“Un poco más de cianuro”, sugería don Luis mientras que con un pequeño martillo marcaba el punto justo. Edmundo y Dardo con su masa respondieron armoniosamente el mandato del maestro.
“Pan, pin, pun, pun, pun, pin, pan”.
Me sorprendía que hombres tan rudos produjeran esa maravillosa música. Yo era casi un niño de 12 años. Miraba y aprendía como se hacia un caldeo.
Luego se retocaban las curvas, ajustándose a una circunferencia perfecta.
Ayudé a traer madera y carbón. Hicimos un fuego a la medida necesaria para calentar la llanta conformada en una planchuela de media por 3 pulgadas. Cuando estuvo en su punto junto y suficientemente dilatada la colocaron sobre las camas sostenida por los rayos y unidas a la masa.
Completada la tarea ya estaba preparada la regadera. Con agua y se iría enfriando toda la circunferencia al contraerse quedaba todo perfectamente ajustado. Y… colorin colorado, este cuento se había terminado.
Pero no fue así, porque era costumbre que al término de este trabajo se descansara tomando unos mates con masitas de boliche. Mientras tanto, yo veía que al tocar el agua en el hierro caliente levantaba un vaporcito que parecían fantasmas.
“Son duendes”, dijo Dardo. Anochecía. Le dije a don Luis Dorronzoro: “Cuénteme algo de usted”.
Comenzó recordando que en Carmen de Areco trabajaba en el periodismo y ataco al intendente por un mal proceder. Esa fue causa suficiente para que perdiera su trabajo y se lo expulsara del pueblo.
Y siguió diciendo: “Así fue que para salvar el pellejo me traslade a San Antonio de areco. Funde una imprenta y edité un semanario socialista. En esa época gobernaban los conservadores cuya costumbre era empastar las cajas de los tipos, como lo hicieron una noche en mi local. Termine en Lujan trabajando como herrero de carros que era mi oficio”.
Mientras tanto observe que Dardo tenía en sus manos un libro, se trataba del “Romancero gitano”, de Federico García Lorca. Nos leyó unos versos.
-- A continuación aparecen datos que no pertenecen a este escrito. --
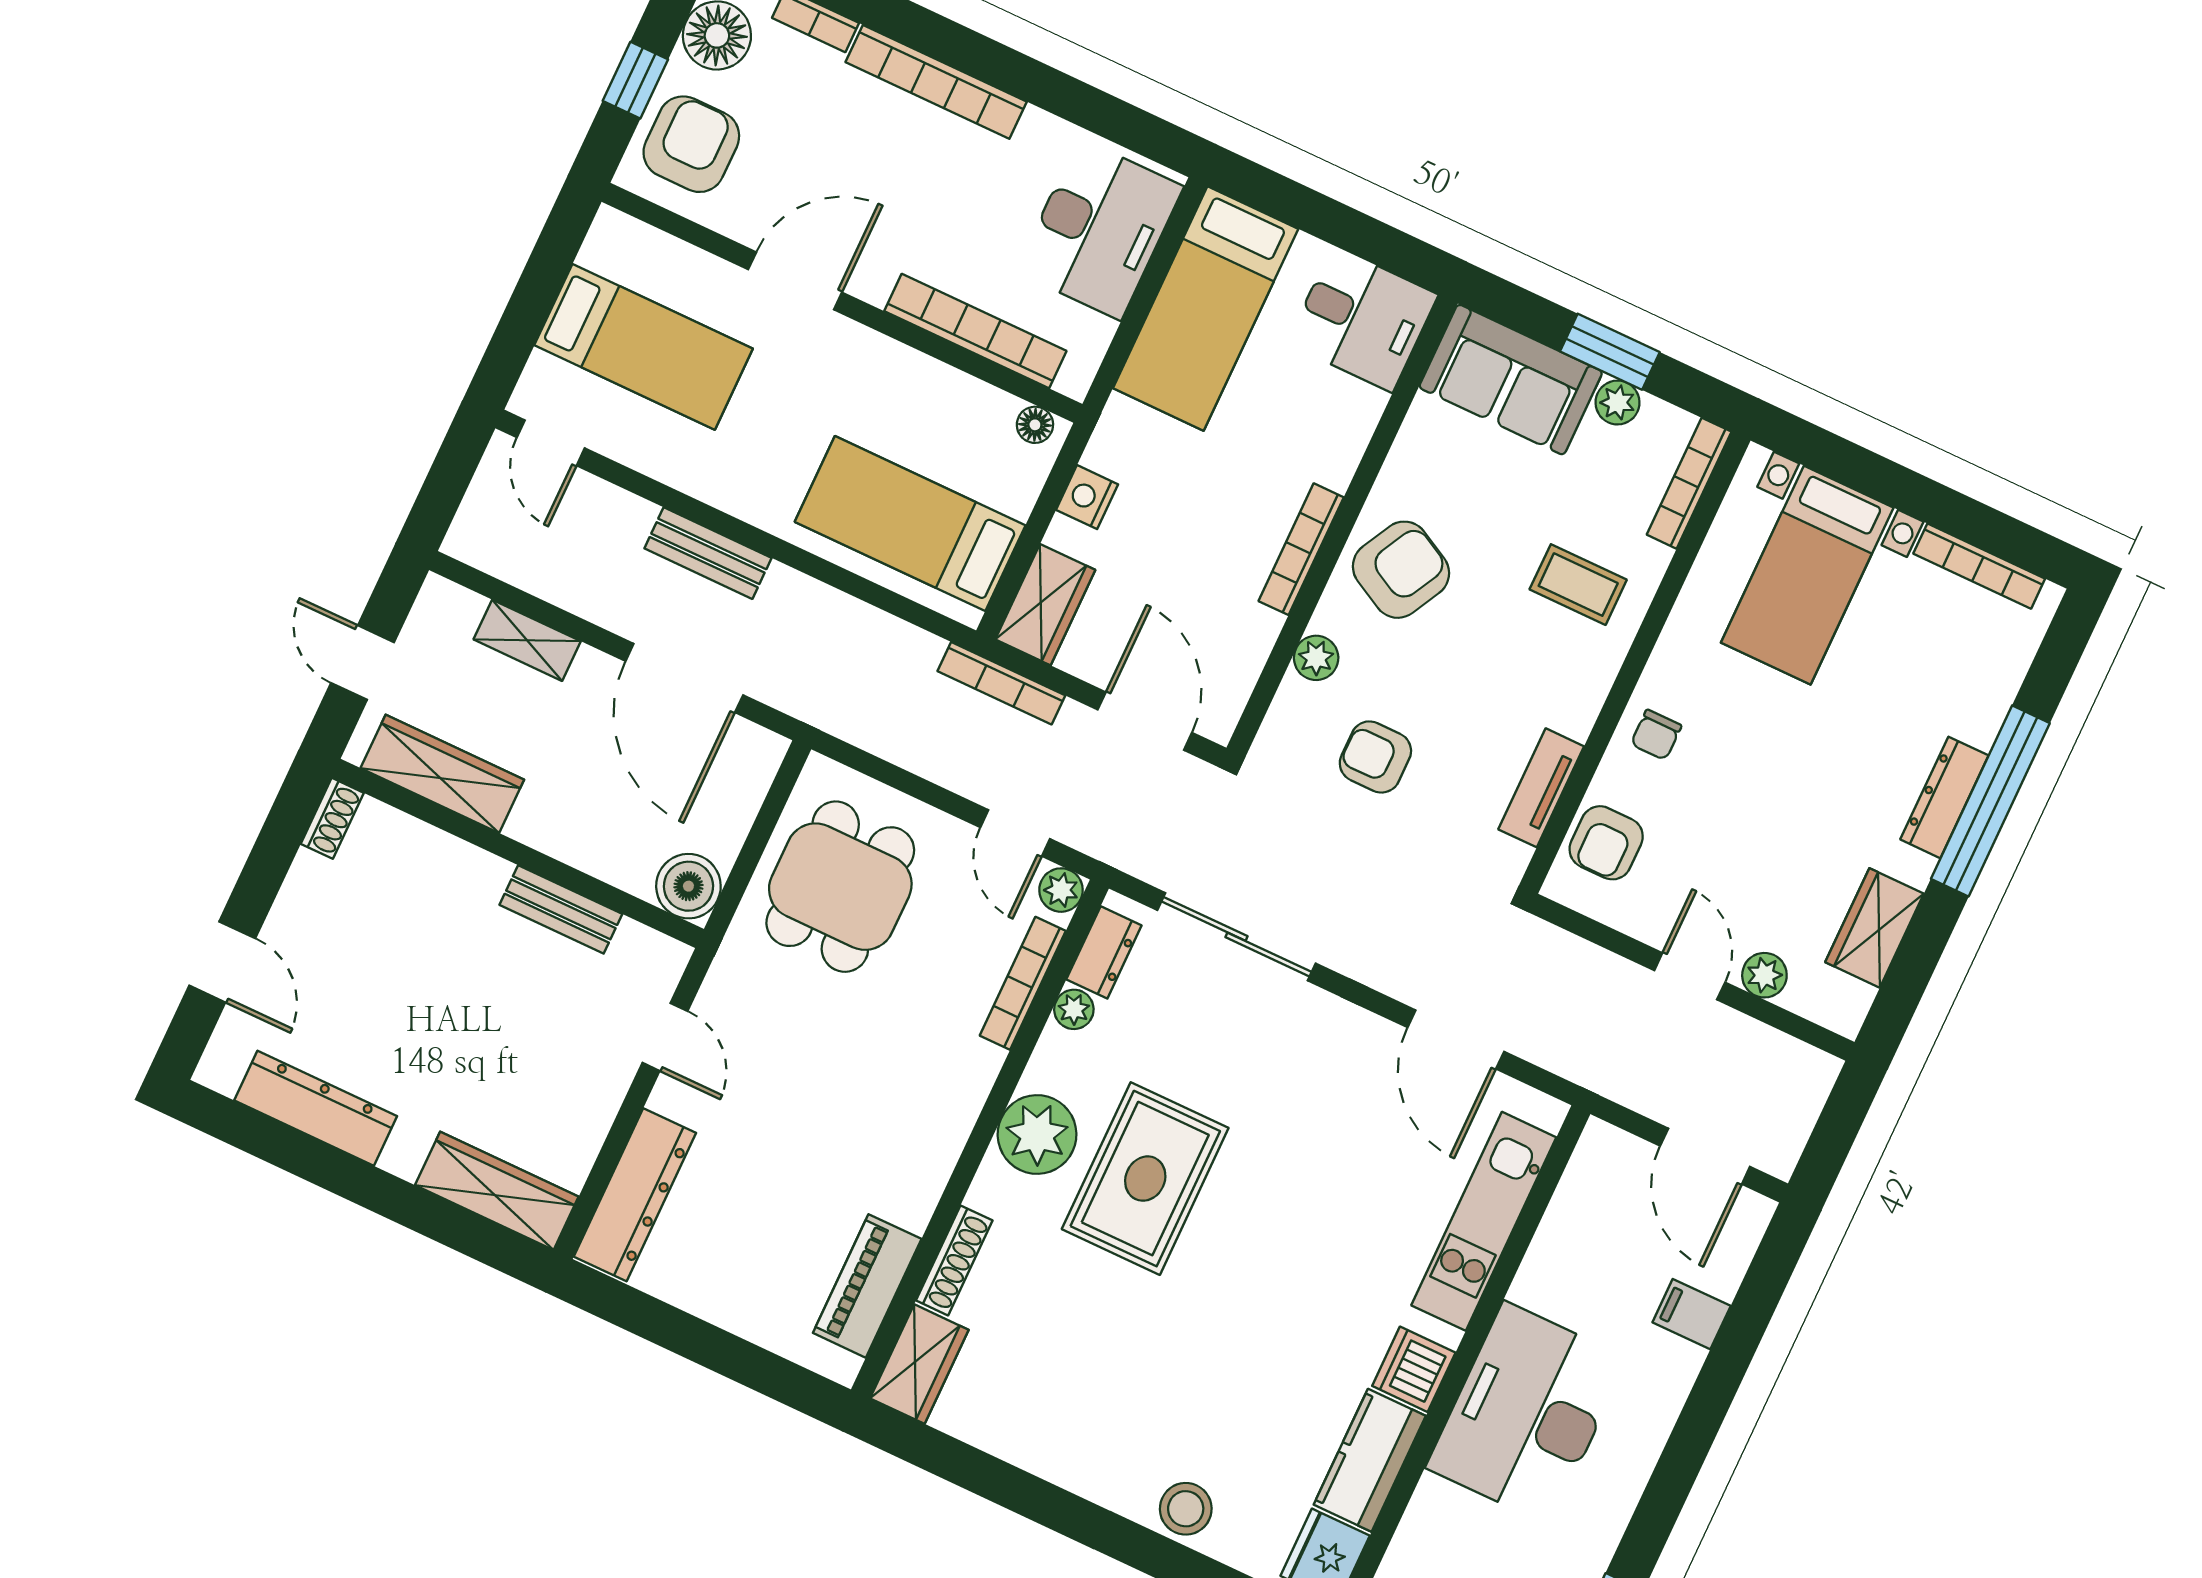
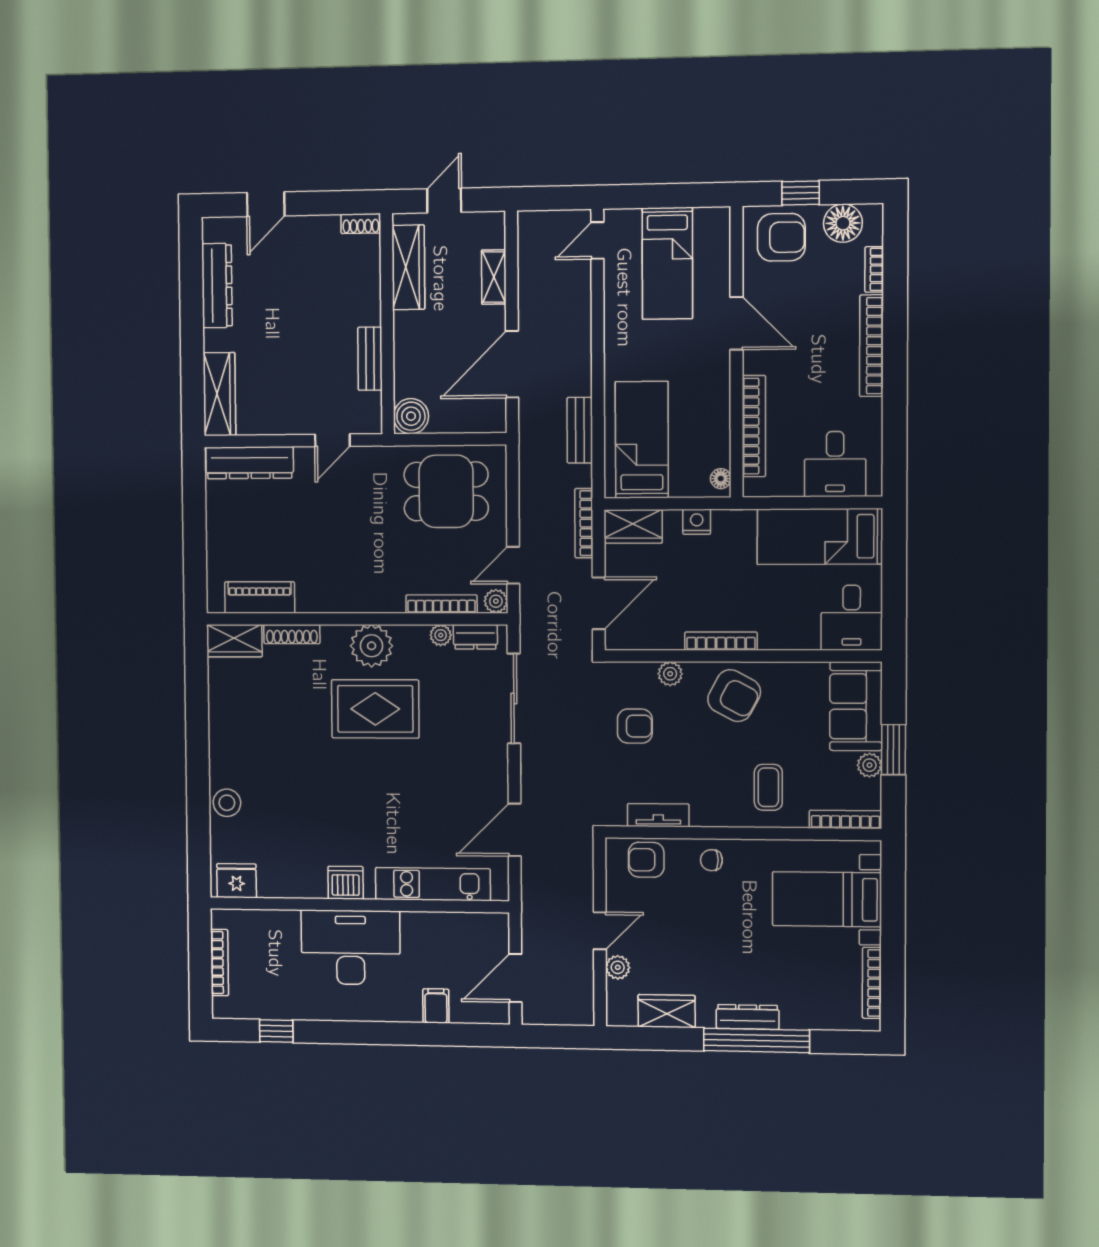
desk: (1100, 229) -> (835, 464), width x0.73
bench: (708, 553) -> (580, 430), moved
armchair: (1375, 757) -> (635, 726), turned 90
kitchen counter: (1370, 1460) -> (292, 881), removed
Así conocí a ese herrero – poeta, con el que fui hermanado por el arte durante mas de 40 años.
Aquel día yo estaba lejos de soñar que alguna vez caminaría a orillas del Guadalquivir “montado en potro de nácar sin bridas y sin estribos”.
Confieso que siempre quedo grabada en mi memoria aquella melodía: pun, pin, pan, pan, pan, que seria la canción que, décadas más adelante, cantarían muchos de los niños de mi país.
Ahora si me preguntan dónde esta Dardo, contestaría: “Es posible que este en el fondo del Río de la Plata recitándole algunos de sus poemas a un grupo de sirenitas”.
Posiblemente este:
“Yo quiero una maquina que produzca pan, rosas y olivos, una muchacha sonriendo para siempre en el recuerdo, una paloma de papel de seda y una dulce lluvia, para cuando estemos tristes.